As Partitioning is on directory level, Bucketing or clustering is on file level. When we think that we have a column which some limited set of values, like countries, we can do partitions, but smaller countries may have less data and bigger countries would have high data. So even after having a partition does not optimize our query, that time we add bucketing where we have specific values which go in one bucket. The bucketing will depend on the hashing function of the bucketed column. For example we can bucket on states and then the values in one state will always go to one file. Also, as the metadata knows where a particular state resides, the joining on state becomes very fast.

Set hive.enforce.bucketing=true;
Set hive.exec.dynamic.partition.mode = nonstrict
>create table if not exists dept_buck (dept_no int, sal int, location string) partitioned by (deptname string) clustered by (location) into 4 buckets row format delimited fields terminated by ‘,’ lines terminated by ‘\n’ stored as textfile;
–As you see above we have a partition and in addition to that we have bucketed into 4 buckets for location, so you will see that all those locations will be divided into 4 buckets and you may not be able to find one location from one file into the other file. Those would be exclusive.

Different File types –

Apart from the textfile which we have used till now, we also have different types of file formats. The reason for different file types is the different compression and encryption these support.

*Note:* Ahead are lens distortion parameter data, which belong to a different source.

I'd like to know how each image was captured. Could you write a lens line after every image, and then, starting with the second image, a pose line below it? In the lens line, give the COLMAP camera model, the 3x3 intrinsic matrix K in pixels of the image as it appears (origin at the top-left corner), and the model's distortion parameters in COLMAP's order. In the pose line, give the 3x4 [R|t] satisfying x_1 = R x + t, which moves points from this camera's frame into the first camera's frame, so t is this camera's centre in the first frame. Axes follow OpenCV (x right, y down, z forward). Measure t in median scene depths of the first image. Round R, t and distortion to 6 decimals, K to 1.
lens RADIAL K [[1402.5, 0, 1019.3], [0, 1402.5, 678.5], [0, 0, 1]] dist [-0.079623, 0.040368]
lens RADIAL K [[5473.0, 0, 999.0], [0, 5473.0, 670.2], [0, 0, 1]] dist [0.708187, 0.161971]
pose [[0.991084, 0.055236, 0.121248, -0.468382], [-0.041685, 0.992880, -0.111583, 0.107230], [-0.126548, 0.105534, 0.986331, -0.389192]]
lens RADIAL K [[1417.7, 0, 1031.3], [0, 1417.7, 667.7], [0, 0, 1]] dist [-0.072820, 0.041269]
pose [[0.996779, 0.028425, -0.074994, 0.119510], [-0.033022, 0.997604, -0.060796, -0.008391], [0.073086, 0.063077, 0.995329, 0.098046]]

I have found the Parquet file format to be the famous one and being used abundantly. So, I will mention about the Parquet, though you can research other file types.

  • TEXTFILE
  • SEQUENCEFILE
  • RCFILE – Record Columnar file – column oriented storage
  • ORCFILE – most optimized
  • Parquet – This is a columnar file format, which is leveraged to improve the storage and performance of the data and queries. So, as we pay for storage and processing, our plan should be to reduce the I/O and processing times so that we pay less to most of the cloud platforms(like  Athena). If we save in parquet it will reduce the size as compared to a csv file. But, will also take less time in processing as it traverses through the data in columnar fashion. As the trend moves to serverless, we will be paying as per the queries we run, like AWS Athena. So it is better to use Parquet. My 2 cents.
  • Avro

Querying in hive –

The querying in hive is similar to sql for basic cases, but when it comes to sorting, ordering, grouping, there are certain nuances to it which you should know. Also there are windows functions where you can create a window of data and apply queries to it.

Sorting in hive –

We use ORDER BY in sql to do the sorting and we can do the same in here, but as we know that in the background we have map reduce jobs running, when we run the order by in hive, it uses just one reducer to compare all values together. This will reduce the speed as we are letting only one reducer do that job. To make it possible for more reducers to do this, we use SORT BY. But, there is a caveat here. When we use SORT BY, the reducers will only be able to compare the values on that reducer and hence result in values which will not be sorted fully.

To counter this problem, we have DISTRIBUTE BY. This will distribute unique values on a reducer. A particular value will go to only one reducer. So still we would not get a fully sorted result, but there will be a good amount of sorting in the result data set. It is up to your needs what kind of sorting you want to do.

Then we have CLUSTER BY, which is like using DISTRIBUTE BY SORT BY together.